O Tribunal de Justiça de Minas Gerais (TJ/MG) aumentou a indenização devida por um shopping a uma criança que teve o dedo esmagado por uma mesa de granito na praça de alimentação. O acidente ocorreu em 2016, quando a menina, com 9 anos, sentou-se à mesa e ela tombou sobre a mão esquerda, causando esmagamento de um dedo e encurtamento de uma falange. A ação aponta falha na segurança do mobiliário do estabelecimento.

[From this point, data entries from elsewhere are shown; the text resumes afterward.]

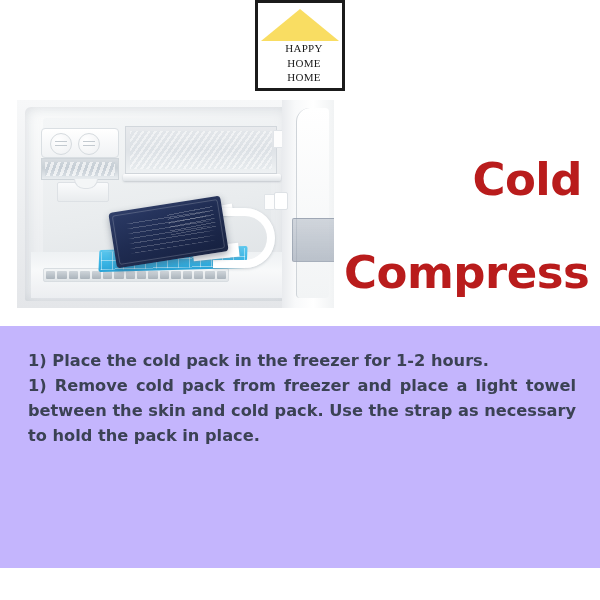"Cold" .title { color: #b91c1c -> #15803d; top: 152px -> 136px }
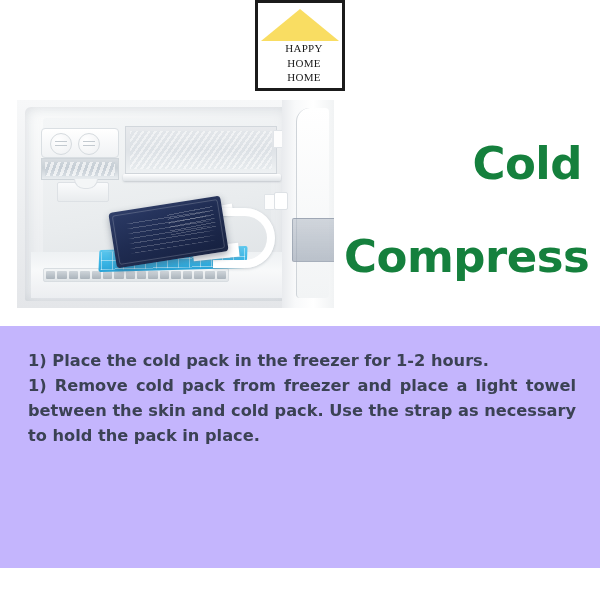"1) Place the cold pack" .panel { background: #c4b5fd -> #fca5a5 }
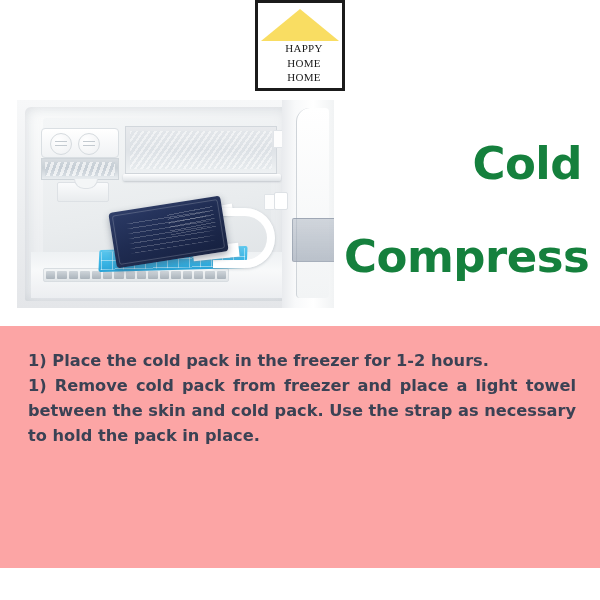"4) Return cold pack to" p.just { html: none -> <p>4) Return cold pack to freezer and cool for 30 minutes before reapplying to area.</p> }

Na decisão, a 17ª Câmara Cível entendeu que o shopping responde objetivamente pelo acidente, por não ter comprovado que o mobiliário estivesse fixado adequadamente ao piso ou com estrutura capaz de evitar tombamento. Em relação à vítima, o colegiado ressaltou sua condição de consumidora hipervulnerável, reforçando o dever de segurança do fornecedor de serviços.
A revisão do caso elevou as indenizações por danos morais e estéticos. A criança passa a receber R$ 40 mil por danos morais e R$ 20 mil por danos estéticos, mantendo R$ 10 mil de reparação por danos morais à mãe. Em primeira instância, fora fixado R$ 30 mil para danos morais da criança, R$ 15 mil por danos estéticos e R$ 10 mil à mãe.
Sobre a seguradora, o TJ acolheu embargos de declaração para esclarecer que o ressarcimento ao shopping limita-se aos valores relativos aos danos morais, conforme as cláusulas da apólice. O processo tramita sob o número 1.0000.25.475984-8/001.